## [EXERCISE DIRECTIONS]
Reproduce every line of the listing below word for word, keeping its original spelling, punctuation, and line breaks.

## [THE RECORDS]
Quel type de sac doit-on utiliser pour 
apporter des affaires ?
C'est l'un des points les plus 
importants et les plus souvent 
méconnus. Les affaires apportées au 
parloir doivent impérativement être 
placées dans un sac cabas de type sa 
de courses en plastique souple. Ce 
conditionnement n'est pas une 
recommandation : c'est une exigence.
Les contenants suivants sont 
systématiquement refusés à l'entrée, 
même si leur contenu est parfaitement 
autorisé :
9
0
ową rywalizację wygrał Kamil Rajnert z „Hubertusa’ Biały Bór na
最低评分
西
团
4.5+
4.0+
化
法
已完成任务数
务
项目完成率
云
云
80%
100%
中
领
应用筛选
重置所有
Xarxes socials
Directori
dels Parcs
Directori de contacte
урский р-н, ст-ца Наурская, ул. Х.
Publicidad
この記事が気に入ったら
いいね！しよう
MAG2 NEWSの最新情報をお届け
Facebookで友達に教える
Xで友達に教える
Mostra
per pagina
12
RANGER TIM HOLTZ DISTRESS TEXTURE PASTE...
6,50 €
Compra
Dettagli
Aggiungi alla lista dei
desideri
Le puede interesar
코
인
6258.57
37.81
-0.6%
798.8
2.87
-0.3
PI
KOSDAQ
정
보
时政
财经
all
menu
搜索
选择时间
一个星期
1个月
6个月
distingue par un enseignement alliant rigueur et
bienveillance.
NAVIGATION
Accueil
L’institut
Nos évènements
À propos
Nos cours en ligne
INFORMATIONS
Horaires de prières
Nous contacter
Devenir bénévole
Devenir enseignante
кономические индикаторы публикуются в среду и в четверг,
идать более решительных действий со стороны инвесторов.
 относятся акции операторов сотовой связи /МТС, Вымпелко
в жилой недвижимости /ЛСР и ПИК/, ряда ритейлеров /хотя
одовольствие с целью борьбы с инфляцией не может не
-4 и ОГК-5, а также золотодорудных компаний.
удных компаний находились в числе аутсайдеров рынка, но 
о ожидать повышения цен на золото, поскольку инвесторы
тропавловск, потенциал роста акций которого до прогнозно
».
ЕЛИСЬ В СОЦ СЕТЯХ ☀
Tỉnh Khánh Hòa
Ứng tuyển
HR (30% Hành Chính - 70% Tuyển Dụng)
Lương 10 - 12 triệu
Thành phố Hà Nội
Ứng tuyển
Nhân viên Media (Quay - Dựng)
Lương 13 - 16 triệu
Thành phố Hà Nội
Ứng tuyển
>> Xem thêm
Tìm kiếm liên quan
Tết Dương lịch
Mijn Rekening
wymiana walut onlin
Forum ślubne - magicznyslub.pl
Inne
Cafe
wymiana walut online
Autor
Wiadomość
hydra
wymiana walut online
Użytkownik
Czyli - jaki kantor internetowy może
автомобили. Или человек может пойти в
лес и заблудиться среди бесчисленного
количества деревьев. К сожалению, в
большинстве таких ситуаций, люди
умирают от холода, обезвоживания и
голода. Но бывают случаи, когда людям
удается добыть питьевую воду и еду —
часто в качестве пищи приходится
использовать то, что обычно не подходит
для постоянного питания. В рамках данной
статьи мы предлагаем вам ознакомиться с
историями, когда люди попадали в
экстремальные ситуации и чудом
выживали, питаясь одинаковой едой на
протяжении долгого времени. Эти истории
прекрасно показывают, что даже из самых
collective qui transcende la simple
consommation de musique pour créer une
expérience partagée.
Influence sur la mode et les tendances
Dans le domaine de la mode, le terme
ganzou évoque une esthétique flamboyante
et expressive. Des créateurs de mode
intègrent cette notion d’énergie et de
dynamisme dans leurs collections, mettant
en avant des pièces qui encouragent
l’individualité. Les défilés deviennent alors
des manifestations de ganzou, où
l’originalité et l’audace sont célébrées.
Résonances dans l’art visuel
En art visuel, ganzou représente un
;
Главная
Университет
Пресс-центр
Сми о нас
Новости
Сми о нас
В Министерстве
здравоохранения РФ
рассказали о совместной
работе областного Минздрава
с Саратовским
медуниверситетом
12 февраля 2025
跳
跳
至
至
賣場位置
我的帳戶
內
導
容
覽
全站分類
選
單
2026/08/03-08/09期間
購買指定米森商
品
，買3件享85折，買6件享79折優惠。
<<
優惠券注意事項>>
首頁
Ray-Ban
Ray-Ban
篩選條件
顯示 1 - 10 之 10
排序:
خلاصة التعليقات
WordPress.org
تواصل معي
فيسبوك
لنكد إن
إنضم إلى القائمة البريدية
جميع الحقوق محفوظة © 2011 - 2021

## [EXPECTED ANSWER]
Quel type de sac doit-on utiliser pour 
apporter des affaires ?
C'est l'un des points les plus 
importants et les plus souvent 
méconnus. Les affaires apportées au 
parloir doivent impérativement être 
placées dans un sac cabas de type sa 
de courses en plastique souple. Ce 
conditionnement n'est pas une 
recommandation : c'est une exigence.
Les contenants suivants sont 
systématiquement refusés à l'entrée, 
même si leur contenu est parfaitement 
autorisé :
9
0
ową rywalizację wygrał Kamil Rajnert z „Hubertusa’ Biały Bór na
最低评分
西
团
4.5+
4.0+
化
法
已完成任务数
务
项目完成率
云
云
80%
100%
中
领
应用筛选
重置所有
Xarxes socials
Directori
dels Parcs
Directori de contacte
урский р-н, ст-ца Наурская, ул. Х.
Publicidad
この記事が気に入ったら
いいね！しよう
MAG2 NEWSの最新情報をお届け
Facebookで友達に教える
Xで友達に教える
Mostra
per pagina
12
RANGER TIM HOLTZ DISTRESS TEXTURE PASTE...
6,50 €
Compra
Dettagli
Aggiungi alla lista dei
desideri
Le puede interesar
코
인
6258.57
37.81
-0.6%
798.8
2.87
-0.3
PI
KOSDAQ
정
보
时政
财经
all
menu
搜索
选择时间
一个星期
1个月
6个月
distingue par un enseignement alliant rigueur et
bienveillance.
NAVIGATION
Accueil
L’institut
Nos évènements
À propos
Nos cours en ligne
INFORMATIONS
Horaires de prières
Nous contacter
Devenir bénévole
Devenir enseignante
кономические индикаторы публикуются в среду и в четверг,
идать более решительных действий со стороны инвесторов.
 относятся акции операторов сотовой связи /МТС, Вымпелко
в жилой недвижимости /ЛСР и ПИК/, ряда ритейлеров /хотя
одовольствие с целью борьбы с инфляцией не может не
-4 и ОГК-5, а также золотодорудных компаний.
удных компаний находились в числе аутсайдеров рынка, но 
о ожидать повышения цен на золото, поскольку инвесторы
тропавловск, потенциал роста акций которого до прогнозно
».
ЕЛИСЬ В СОЦ СЕТЯХ ☀
Tỉnh Khánh Hòa
Ứng tuyển
HR (30% Hành Chính - 70% Tuyển Dụng)
Lương 10 - 12 triệu
Thành phố Hà Nội
Ứng tuyển
Nhân viên Media (Quay - Dựng)
Lương 13 - 16 triệu
Thành phố Hà Nội
Ứng tuyển
>> Xem thêm
Tìm kiếm liên quan
Tết Dương lịch
Mijn Rekening
wymiana walut onlin
Forum ślubne - magicznyslub.pl
Inne
Cafe
wymiana walut online
Autor
Wiadomość
hydra
wymiana walut online
Użytkownik
Czyli - jaki kantor internetowy może
автомобили. Или человек может пойти в
лес и заблудиться среди бесчисленного
количества деревьев. К сожалению, в
большинстве таких ситуаций, люди
умирают от холода, обезвоживания и
голода. Но бывают случаи, когда людям
удается добыть питьевую воду и еду —
часто в качестве пищи приходится
использовать то, что обычно не подходит
для постоянного питания. В рамках данной
статьи мы предлагаем вам ознакомиться с
историями, когда люди попадали в
экстремальные ситуации и чудом
выживали, питаясь одинаковой едой на
протяжении долгого времени. Эти истории
прекрасно показывают, что даже из самых
collective qui transcende la simple
consommation de musique pour créer une
expérience partagée.
Influence sur la mode et les tendances
Dans le domaine de la mode, le terme
ganzou évoque une esthétique flamboyante
et expressive. Des créateurs de mode
intègrent cette notion d’énergie et de
dynamisme dans leurs collections, mettant
en avant des pièces qui encouragent
l’individualité. Les défilés deviennent alors
des manifestations de ganzou, où
l’originalité et l’audace sont célébrées.
Résonances dans l’art visuel
En art visuel, ganzou représente un
;
Главная
Университет
Пресс-центр
Сми о нас
Новости
Сми о нас
В Министерстве
здравоохранения РФ
рассказали о совместной
работе областного Минздрава
с Саратовским
медуниверситетом
12 февраля 2025
跳
跳
至
至
賣場位置
我的帳戶
內
導
容
覽
全站分類
選
單
2026/08/03-08/09期間
購買指定米森商
品
，買3件享85折，買6件享79折優惠。
<<
優惠券注意事項>>
首頁
Ray-Ban
Ray-Ban
篩選條件
顯示 1 - 10 之 10
排序:
خلاصة التعليقات
WordPress.org
تواصل معي
فيسبوك
لنكد إن
إنضم إلى القائمة البريدية
جميع الحقوق محفوظة © 2011 - 2021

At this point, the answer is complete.